高速域の安定感を確保する足まわりアイテム
アメリカ発のカスタマイズ手法は、10年ほど前から大きな流行の波となって日本市場を押し寄せている。今ではすっかりメルセデスユーザーにも浸透、定着しているといっても過言ではないだろう。その創成期からリアルなアメリカのカスタマイズ文化を輸入して発信、提案し続けるのが香川県の「アビスオートブティック」だ。
撮影したメルセデス・ベンツGクラス(AMG G63)は、5インチ(12.7cm)ものリフトアップを果たし、アメリカ製の鍛造ホイールブランドの雄である「AGIO(アジオ)」を投入。さらにその高額なホイールに外径37インチものタイヤを組み合わせ、リアルにアメリカで支持されるフォルムへと導いた。
核となる足まわりは「FOX製」のダンパーやジール製のリフトアップスプリング。メルセデス・ベンツ G550 4×42 やG63 AMG 6×6などで搭載される特殊な機構であるポータルアクスルは採用せず、純正の足まわり構造のままリフトアップできる最大値を目指した。

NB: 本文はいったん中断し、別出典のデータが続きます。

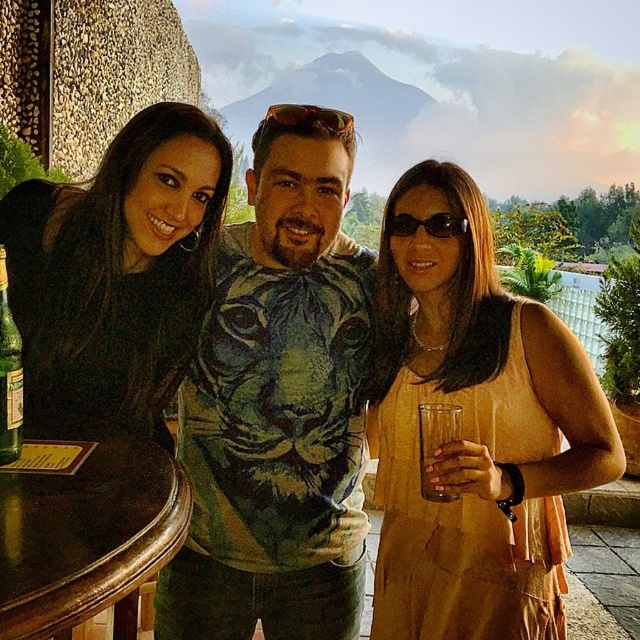
Does black matte shirt at center appear over transparent glass at right?

Correct, black matte shirt at center is located above transparent glass at right.

This screenshot has width=640, height=640. What do you see at coordinates (116, 273) in the screenshot? I see `black matte shirt at center` at bounding box center [116, 273].

Who is more distant from viewer, (141, 420) or (445, 497)?

The point (141, 420) is behind.

The width and height of the screenshot is (640, 640). What are the coordinates of `black matte shirt at center` in the screenshot? It's located at (116, 273).

Which of these two, transparent glass at right or green matte sunglasses at center, stands shorter?

Standing shorter between the two is green matte sunglasses at center.

Does transparent glass at right lie behind green matte sunglasses at center?

No, transparent glass at right is in front of green matte sunglasses at center.

Which is behind, point (436, 490) or point (291, 115)?

The point (291, 115) is more distant.

The width and height of the screenshot is (640, 640). Identify the location of transparent glass at right. (435, 442).

In the scene shown: Is brown wood table at lower left to the left of sunglasses at center from the viewer's perspective?

Yes, brown wood table at lower left is to the left of sunglasses at center.

Measure the distance between brown wood table at lower left and camera.

brown wood table at lower left is 24.73 inches from camera.

I want to click on brown wood table at lower left, so click(x=88, y=538).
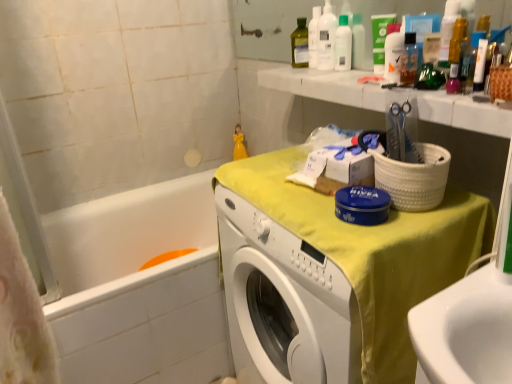
Question: Is green matte tube at upper center placed right next to white glossy bottle at upper center, the 1th cleaning product positioned from the right?

Choices:
 (A) yes
 (B) no

Answer: (A)

Question: Is green matte tube at upper center to the right of white glossy bottle at upper center, which is the second cleaning product in left-to-right order, from the viewer's perspective?

Choices:
 (A) no
 (B) yes

Answer: (A)

Question: Is green matte tube at upper center positioned with its back to white glossy bottle at upper center, the 1th cleaning product positioned from the right?

Choices:
 (A) no
 (B) yes

Answer: (A)

Question: Is green matte tube at upper center shorter than white glossy bottle at upper center, which is the second cleaning product in left-to-right order?

Choices:
 (A) yes
 (B) no

Answer: (B)

Question: Is green matte tube at upper center at the left side of white glossy bottle at upper center, the 1th cleaning product positioned from the right?

Choices:
 (A) no
 (B) yes

Answer: (B)

Question: Does green matte tube at upper center have a lesser width compared to white glossy bottle at upper center, the first cleaning product in the front-to-back sequence?

Choices:
 (A) yes
 (B) no

Answer: (B)

Question: Is yellow fabric-covered washer at center surrounded by white glossy bathtub at lower left?

Choices:
 (A) no
 (B) yes

Answer: (A)

Question: Does white glossy bathtub at lower left have a larger size compared to yellow fabric-covered washer at center?

Choices:
 (A) yes
 (B) no

Answer: (A)

Question: Is white glossy bathtub at lower left in contact with yellow fabric-covered washer at center?

Choices:
 (A) yes
 (B) no

Answer: (B)

Question: From a real-world perspective, is white glossy bathtub at lower left positioned under yellow fabric-covered washer at center based on gravity?

Choices:
 (A) no
 (B) yes

Answer: (B)

Question: Could you tell me if white glossy bathtub at lower left is turned towards yellow fabric-covered washer at center?

Choices:
 (A) yes
 (B) no

Answer: (A)

Question: Considering the relative positions of white glossy bathtub at lower left and yellow fabric-covered washer at center in the image provided, is white glossy bathtub at lower left to the right of yellow fabric-covered washer at center from the viewer's perspective?

Choices:
 (A) no
 (B) yes

Answer: (A)

Question: From the image's perspective, is yellow fabric-covered washer at center above white glossy bottle at upper center, which ranks as the 2th cleaning product in back-to-front order?

Choices:
 (A) yes
 (B) no

Answer: (B)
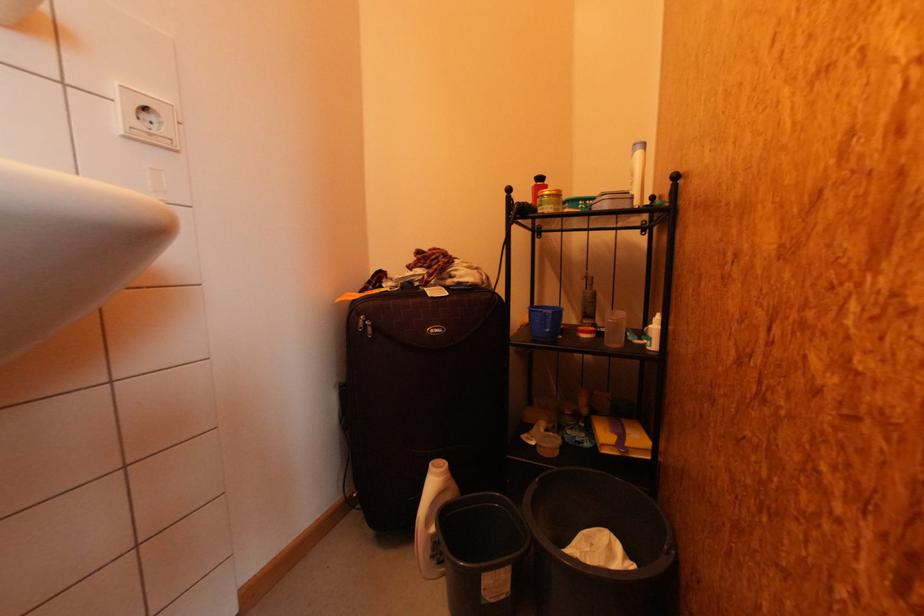
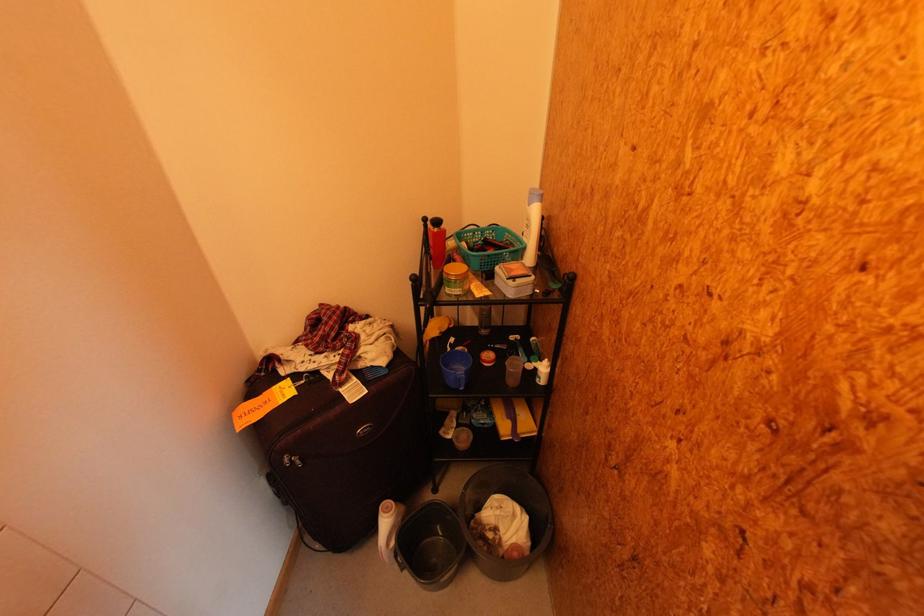
Question: I am providing you with two images of the same scene from different viewpoints. Please identify which objects are invisible in image2.

Choices:
 (A) white plastic bottle
 (B) black bucket
 (C) turquoise basket handle
 (D) none of these

Answer: (D)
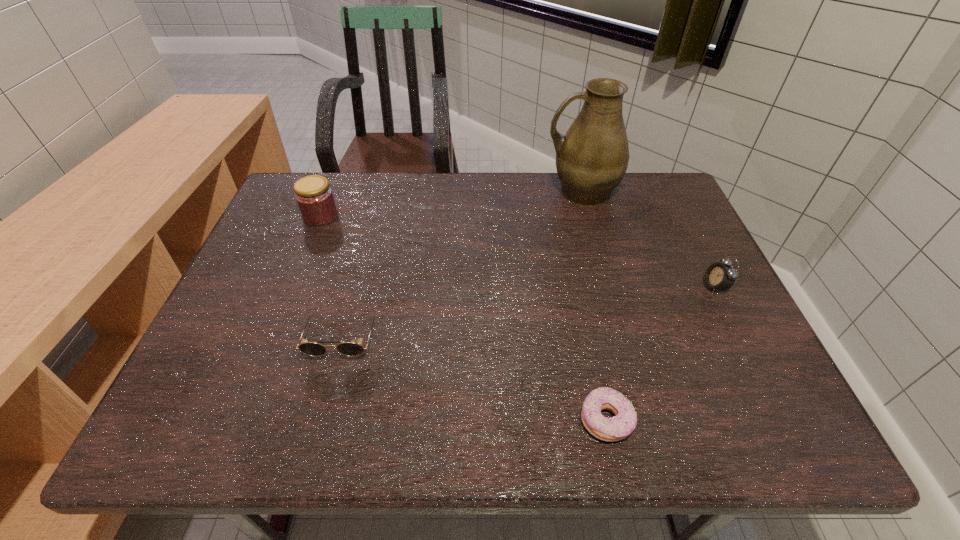
Locate an element on the screen. vacant space that's between the third shortest object and the nearest object is located at coordinates (660, 354).

This screenshot has height=540, width=960. Identify the location of vacant point located between the nearest object and the tallest object. (593, 306).

Where is `unoccupied area between the nearest object and the second object from left to right`? Image resolution: width=960 pixels, height=540 pixels. unoccupied area between the nearest object and the second object from left to right is located at coordinates (474, 379).

I want to click on free space between the third shortest object and the fourth object from right to left, so click(x=529, y=312).

Where is `empty space between the fourth object from right to left and the alarm clock`? The image size is (960, 540). empty space between the fourth object from right to left and the alarm clock is located at coordinates (529, 312).

Locate an element on the screen. vacant space that's between the tallest object and the jam is located at coordinates (451, 204).

Locate an element on the screen. The height and width of the screenshot is (540, 960). free space that is in between the pitcher and the sunglasses is located at coordinates (462, 265).

Where is `free space between the shortest object and the sunglasses`? Image resolution: width=960 pixels, height=540 pixels. free space between the shortest object and the sunglasses is located at coordinates (474, 379).

Where is `vacant area that lies between the fourth farthest object and the pitcher`? This screenshot has height=540, width=960. vacant area that lies between the fourth farthest object and the pitcher is located at coordinates (462, 265).

Locate an element on the screen. empty space that is in between the jam and the fourth tallest object is located at coordinates (332, 277).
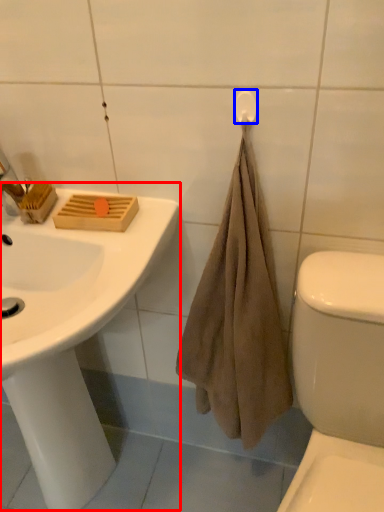
Question: Among these objects, which one is farthest to the camera, sink (highlighted by a red box) or towel bar (highlighted by a blue box)?

Choices:
 (A) sink
 (B) towel bar

Answer: (B)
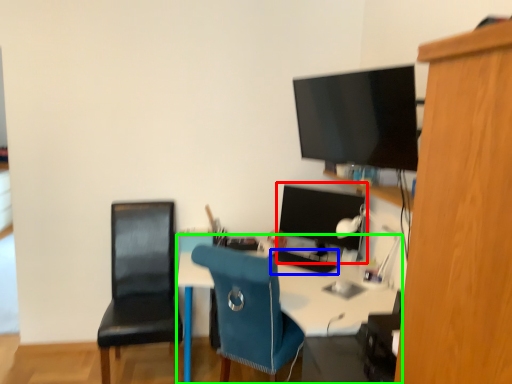
Question: Based on their relative distances, which object is farther from computer monitor (highlighted by a red box)? Choose from keyboard (highlighted by a blue box) and desk (highlighted by a green box).

Choices:
 (A) keyboard
 (B) desk

Answer: (B)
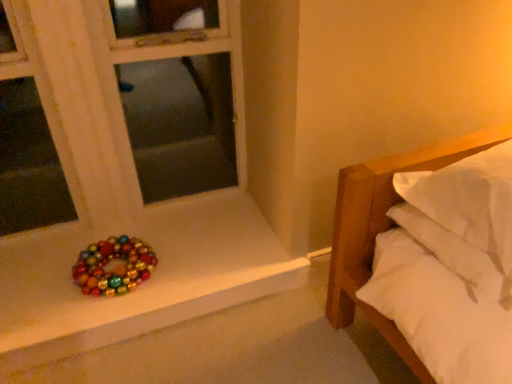
At what (x,y) coordinates should I click in order to perform the action: click on vacant area on the back side of glossy multicolored beads at lower left. Please return your answer as a coordinate pair (x, y). Looking at the image, I should click on (146, 231).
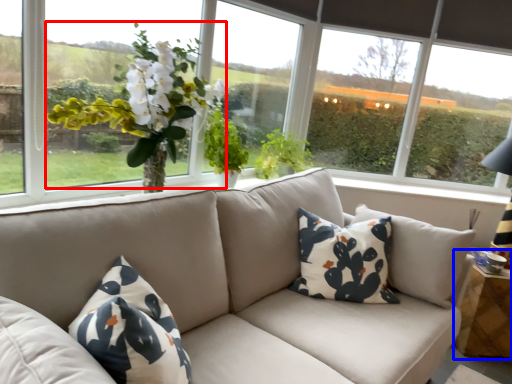
Question: Which object is closer to the camera taking this photo, floral arrangement (highlighted by a red box) or table (highlighted by a blue box)?

Choices:
 (A) floral arrangement
 (B) table

Answer: (A)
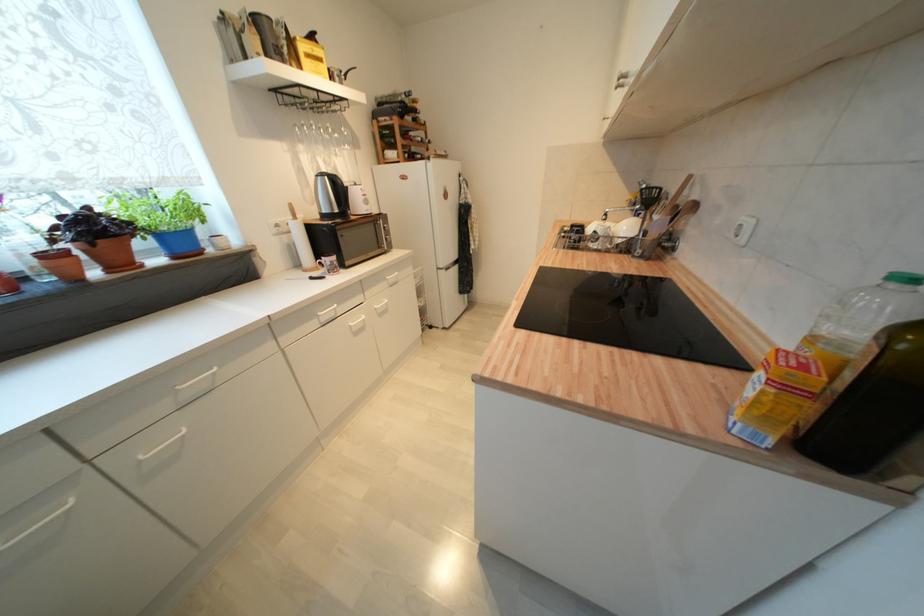
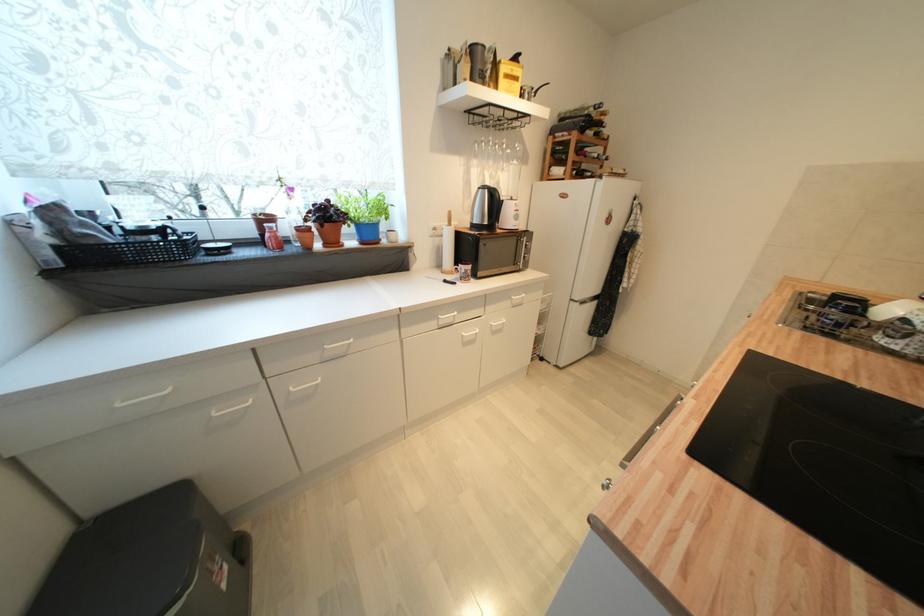
The point at (326, 177) is marked in the first image. Where is the corresponding point in the second image?

(489, 188)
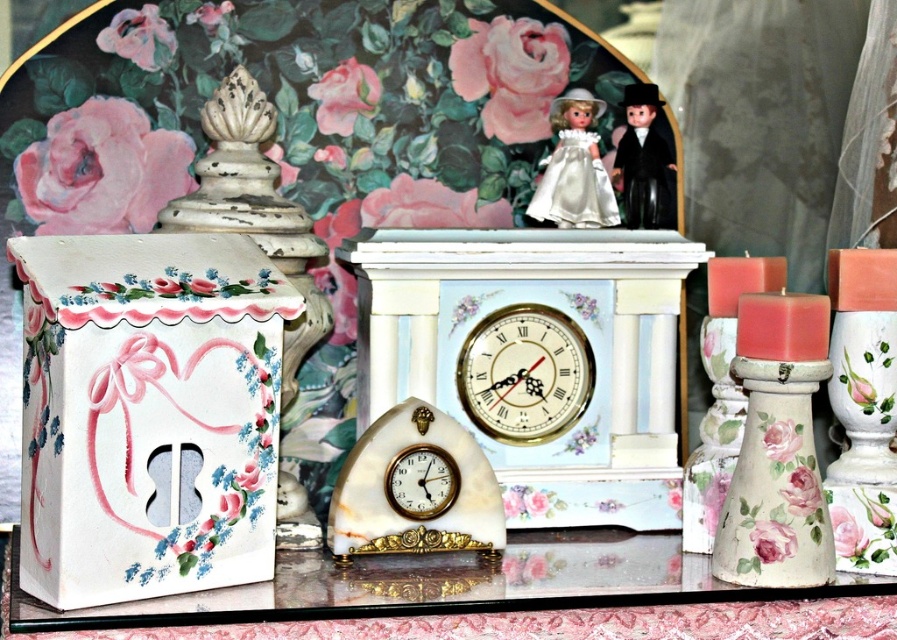
You are standing in front of the vintage decorative items displayed on the table. There is a point marked at coordinates (525, 372). Which object is located at this point?

The point at coordinates (525, 372) corresponds to the white marble clock at center.

In the scene shown: You are standing in front of the vintage decorative items displayed on the table. There are two points marked on the table surface. The first point is at coordinate point (559, 150) and the second is at point (434, 490). If you were to draw a straight line from your current position towards the first point, would it pass in front of or behind the second point?

The point at (559, 150) is behind point (434, 490). Therefore, if you draw a straight line towards the first point, it would pass behind the second point.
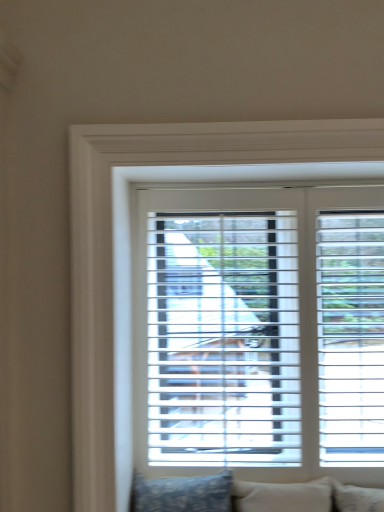
What do you see at coordinates (131, 250) in the screenshot? I see `white plastic blinds at center` at bounding box center [131, 250].

Identify the location of blue patterned pillow at lower center, arranged as the 1th pillow when viewed from the left. This screenshot has height=512, width=384. (182, 494).

Image resolution: width=384 pixels, height=512 pixels. Describe the element at coordinates (182, 494) in the screenshot. I see `blue patterned pillow at lower center, which ranks as the second pillow in right-to-left order` at that location.

This screenshot has width=384, height=512. I want to click on white plastic blinds at center, so coord(131,250).

Considering the sizes of white plastic blinds at center and beige fabric pillow at lower center, which is the 1th pillow from right to left, in the image, is white plastic blinds at center taller or shorter than beige fabric pillow at lower center, which is the 1th pillow from right to left,?

In the image, white plastic blinds at center appears to be taller than beige fabric pillow at lower center, which is the 1th pillow from right to left.

From a real-world perspective, is white plastic blinds at center positioned above or below beige fabric pillow at lower center, which is the 1th pillow from right to left?

white plastic blinds at center is situated higher than beige fabric pillow at lower center, which is the 1th pillow from right to left, in the real world.

In the scene shown: In terms of width, does white plastic blinds at center look wider or thinner when compared to beige fabric pillow at lower center, which is the 1th pillow from right to left?

Considering their sizes, white plastic blinds at center looks slimmer than beige fabric pillow at lower center, which is the 1th pillow from right to left.

Is white plastic blinds at center far from beige fabric pillow at lower center, acting as the second pillow starting from the left?

That's not correct — white plastic blinds at center is a little close to beige fabric pillow at lower center, acting as the second pillow starting from the left.

Is beige fabric pillow at lower center, which is the 1th pillow from right to left, wider than blue patterned pillow at lower center, which ranks as the second pillow in right-to-left order?

No.

What's the angular difference between beige fabric pillow at lower center, which is the 1th pillow from right to left, and blue patterned pillow at lower center, arranged as the 1th pillow when viewed from the left,'s facing directions?

There is a 0.719-degree angle between the facing directions of beige fabric pillow at lower center, which is the 1th pillow from right to left, and blue patterned pillow at lower center, arranged as the 1th pillow when viewed from the left.

Where is `pillow lying in front of the beige fabric pillow at lower center, which is the 1th pillow from right to left`? pillow lying in front of the beige fabric pillow at lower center, which is the 1th pillow from right to left is located at coordinates (182, 494).

Could you tell me if blue patterned pillow at lower center, which ranks as the second pillow in right-to-left order, is facing white plastic blinds at center?

No, blue patterned pillow at lower center, which ranks as the second pillow in right-to-left order, is not oriented towards white plastic blinds at center.

Can you confirm if blue patterned pillow at lower center, arranged as the 1th pillow when viewed from the left, is smaller than white plastic blinds at center?

Indeed, blue patterned pillow at lower center, arranged as the 1th pillow when viewed from the left, has a smaller size compared to white plastic blinds at center.

Between point (176, 479) and point (81, 498), which one is positioned in front?

The point (81, 498) is in front.

Is beige fabric pillow at lower center, acting as the second pillow starting from the left, oriented away from white plastic blinds at center?

Yes, beige fabric pillow at lower center, acting as the second pillow starting from the left,'s orientation is away from white plastic blinds at center.

Which is more to the right, beige fabric pillow at lower center, acting as the second pillow starting from the left, or white plastic blinds at center?

From the viewer's perspective, beige fabric pillow at lower center, acting as the second pillow starting from the left, appears more on the right side.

FOX製のダンパー径は2インチと太く、純正のほぼ倍の容量を確保。撮影車には、オプションの減衰力調整機能タイプが装着されていた。
足まわりの構造を大きく変えずに車高を上げるとアライメントの狂いが発生してしまうが、トレーディングアームを下げることでキャスター角まで補正済み。さらにFOX製ステアリングダンパーを装着した結果、ハンドルのブレがなく、高速道路での接地感もしっかり感じられる乗り味に進化した。
大枠で語るとこのようになるが、細部に至るまでリアルアメリカの空気感が浸透。例えば、ランプ系ひとつ注目してみても、バータイプLEDに代わって、現地で主流となりつつあるスポットタイプのバハデザイン製LEDライトを導入している。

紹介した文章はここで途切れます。